▸ **What to work on**
Swap "CORRENTE" for "TRANSMISSÃO" wherever it appears in the material below, and give all of its text lines again with nothing else changed. Leave the pictures out of your answer.

Saved data entries
+===+
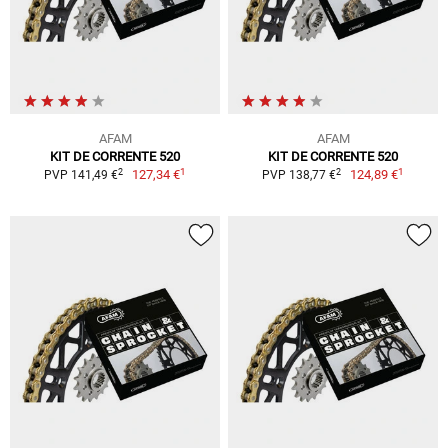
AFAM
AFAM
KIT DE CORRENTE 520
KIT DE CORRENTE 520
1
1
2
2
127,34 €
124,89 €
PVP 141,49 €
PVP 138,77 €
+===+
▸ **Answer to this task**
AFAM
AFAM
KIT DE TRANSMISSÃO 520
KIT DE TRANSMISSÃO 520
1
1
2
2
127,34 €
124,89 €
PVP 141,49 €
PVP 138,77 €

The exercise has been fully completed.